- **Text provided**:
⁂

= George Vaus =

Scottish prelate

George Vaus (died 1508) was a Scottish prelate of the late 15th and early 16th century.

==Career==
Possessing a master's degree, he became a parson of Wigtown, and on 9 December 1482, he was provided the bishopric of Galloway. He was consecrated by 9 October 1483, when he appeared before the lords auditors on behalf of his nephew, Patrick Vaus, the future Prior of Whithorn, for whom George was tutor. Patrick was involved in a suit concerning certain lands, against Sir William Stewart of Dalswinton and his wife, Euphame, who was Patrick's grandmother. The suit ended in Patrick's favour. On 13 March 1503/4, George Vaus was one of the bishops in Parliament. In 1504, he became Dean of the Chapel Royal at Stirling, a position which King James IV of Scotland had recently decided to attach permanently to the bishops of Galloway.

⁂

Stored data entries:
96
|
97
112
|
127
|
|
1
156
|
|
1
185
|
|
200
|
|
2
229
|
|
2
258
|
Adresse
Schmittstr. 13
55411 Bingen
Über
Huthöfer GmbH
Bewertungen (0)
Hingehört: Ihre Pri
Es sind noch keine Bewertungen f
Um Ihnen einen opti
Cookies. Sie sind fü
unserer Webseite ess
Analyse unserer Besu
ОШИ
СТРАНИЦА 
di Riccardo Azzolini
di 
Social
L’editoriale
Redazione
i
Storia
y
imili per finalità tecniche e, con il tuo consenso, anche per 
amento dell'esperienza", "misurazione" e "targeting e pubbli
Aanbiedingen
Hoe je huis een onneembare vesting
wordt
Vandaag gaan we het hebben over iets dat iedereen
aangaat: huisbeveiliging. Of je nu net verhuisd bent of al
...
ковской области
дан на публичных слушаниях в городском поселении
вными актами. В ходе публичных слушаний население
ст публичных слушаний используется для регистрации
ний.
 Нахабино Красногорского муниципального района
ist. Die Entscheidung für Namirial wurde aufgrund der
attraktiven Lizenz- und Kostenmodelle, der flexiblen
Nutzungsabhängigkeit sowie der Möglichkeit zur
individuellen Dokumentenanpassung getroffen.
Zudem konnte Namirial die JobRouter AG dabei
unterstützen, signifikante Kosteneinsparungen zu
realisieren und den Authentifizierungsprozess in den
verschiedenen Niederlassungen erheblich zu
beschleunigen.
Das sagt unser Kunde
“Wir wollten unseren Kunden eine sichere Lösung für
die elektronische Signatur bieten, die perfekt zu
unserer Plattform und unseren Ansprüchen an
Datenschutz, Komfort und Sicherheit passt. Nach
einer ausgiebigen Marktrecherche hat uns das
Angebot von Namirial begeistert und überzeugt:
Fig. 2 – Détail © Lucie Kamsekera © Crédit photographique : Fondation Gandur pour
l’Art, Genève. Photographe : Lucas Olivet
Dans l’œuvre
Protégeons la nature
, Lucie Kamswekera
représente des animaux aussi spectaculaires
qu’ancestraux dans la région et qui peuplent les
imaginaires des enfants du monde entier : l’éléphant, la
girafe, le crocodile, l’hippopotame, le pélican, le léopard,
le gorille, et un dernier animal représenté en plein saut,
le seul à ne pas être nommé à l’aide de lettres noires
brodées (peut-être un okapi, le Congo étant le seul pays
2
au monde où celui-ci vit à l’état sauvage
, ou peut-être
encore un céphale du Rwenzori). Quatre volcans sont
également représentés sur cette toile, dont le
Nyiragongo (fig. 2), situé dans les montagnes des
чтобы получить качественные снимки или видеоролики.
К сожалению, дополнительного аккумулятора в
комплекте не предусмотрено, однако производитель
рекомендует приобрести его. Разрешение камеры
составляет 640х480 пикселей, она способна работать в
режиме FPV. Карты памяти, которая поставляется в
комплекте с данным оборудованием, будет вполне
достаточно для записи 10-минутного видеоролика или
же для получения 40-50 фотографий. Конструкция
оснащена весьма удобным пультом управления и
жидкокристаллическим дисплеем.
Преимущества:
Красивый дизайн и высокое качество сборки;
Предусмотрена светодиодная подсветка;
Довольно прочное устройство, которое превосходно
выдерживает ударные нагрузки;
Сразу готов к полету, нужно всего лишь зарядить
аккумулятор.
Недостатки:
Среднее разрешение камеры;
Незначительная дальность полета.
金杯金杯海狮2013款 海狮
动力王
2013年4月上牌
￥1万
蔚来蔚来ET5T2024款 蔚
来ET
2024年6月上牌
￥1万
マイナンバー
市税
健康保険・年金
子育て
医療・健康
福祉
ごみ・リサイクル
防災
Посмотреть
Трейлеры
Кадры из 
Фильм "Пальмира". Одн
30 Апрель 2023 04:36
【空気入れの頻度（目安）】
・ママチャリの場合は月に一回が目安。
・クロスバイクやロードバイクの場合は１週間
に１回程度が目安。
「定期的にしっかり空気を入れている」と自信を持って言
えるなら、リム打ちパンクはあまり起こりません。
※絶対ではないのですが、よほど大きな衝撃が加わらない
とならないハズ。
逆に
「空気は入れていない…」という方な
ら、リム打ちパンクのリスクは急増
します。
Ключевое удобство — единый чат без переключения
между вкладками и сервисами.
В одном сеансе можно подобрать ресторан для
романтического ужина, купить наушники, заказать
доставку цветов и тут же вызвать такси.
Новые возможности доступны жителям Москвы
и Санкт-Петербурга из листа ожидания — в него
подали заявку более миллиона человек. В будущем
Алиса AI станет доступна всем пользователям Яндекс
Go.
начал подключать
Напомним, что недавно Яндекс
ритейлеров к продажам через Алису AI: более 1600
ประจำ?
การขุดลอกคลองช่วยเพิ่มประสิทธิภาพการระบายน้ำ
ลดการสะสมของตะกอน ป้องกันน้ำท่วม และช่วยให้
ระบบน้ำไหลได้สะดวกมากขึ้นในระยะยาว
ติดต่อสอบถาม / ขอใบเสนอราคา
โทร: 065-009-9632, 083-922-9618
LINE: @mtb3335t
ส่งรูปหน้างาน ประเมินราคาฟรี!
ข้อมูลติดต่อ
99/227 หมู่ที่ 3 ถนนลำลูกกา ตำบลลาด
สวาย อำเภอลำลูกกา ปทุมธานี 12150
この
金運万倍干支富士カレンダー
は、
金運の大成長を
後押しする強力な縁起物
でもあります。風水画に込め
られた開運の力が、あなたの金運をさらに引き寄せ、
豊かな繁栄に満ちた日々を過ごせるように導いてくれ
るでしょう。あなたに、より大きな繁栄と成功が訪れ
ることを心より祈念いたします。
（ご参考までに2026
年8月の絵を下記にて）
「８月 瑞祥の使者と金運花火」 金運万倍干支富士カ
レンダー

⁂

- **Questions to answer**:
**A.** Reproduce the George Vaus article in full, word for word.
**B.** In the listing, rewrite the stretch from its first line through the line containing "дан на публичных", replacing "Bewertungen" with "Rezensionen" and leaving everything else unchanged.

- **Outputs by task**:
**A.**
= George Vaus =

Scottish prelate

George Vaus (died 1508) was a Scottish prelate of the late 15th and early 16th century.

==Career==
Possessing a master's degree, he became a parson of Wigtown, and on 9 December 1482, he was provided the bishopric of Galloway. He was consecrated by 9 October 1483, when he appeared before the lords auditors on behalf of his nephew, Patrick Vaus, the future Prior of Whithorn, for whom George was tutor. Patrick was involved in a suit concerning certain lands, against Sir William Stewart of Dalswinton and his wife, Euphame, who was Patrick's grandmother. The suit ended in Patrick's favour. On 13 March 1503/4, George Vaus was one of the bishops in Parliament. In 1504, he became Dean of the Chapel Royal at Stirling, a position which King James IV of Scotland had recently decided to attach permanently to the bishops of Galloway.

**B.**
96
|
97
112
|
127
|
|
1
156
|
|
1
185
|
|
200
|
|
2
229
|
|
2
258
|
Adresse
Schmittstr. 13
55411 Bingen
Über
Huthöfer GmbH
Rezensionen (0)
Hingehört: Ihre Pri
Es sind noch keine Rezensionen f
Um Ihnen einen opti
Cookies. Sie sind fü
unserer Webseite ess
Analyse unserer Besu
ОШИ
СТРАНИЦА 
di Riccardo Azzolini
di 
Social
L’editoriale
Redazione
i
Storia
y
imili per finalità tecniche e, con il tuo consenso, anche per 
amento dell'esperienza", "misurazione" e "targeting e pubbli
Aanbiedingen
Hoe je huis een onneembare vesting
wordt
Vandaag gaan we het hebben over iets dat iedereen
aangaat: huisbeveiliging. Of je nu net verhuisd bent of al
...
ковской области
дан на публичных слушаниях в городском поселении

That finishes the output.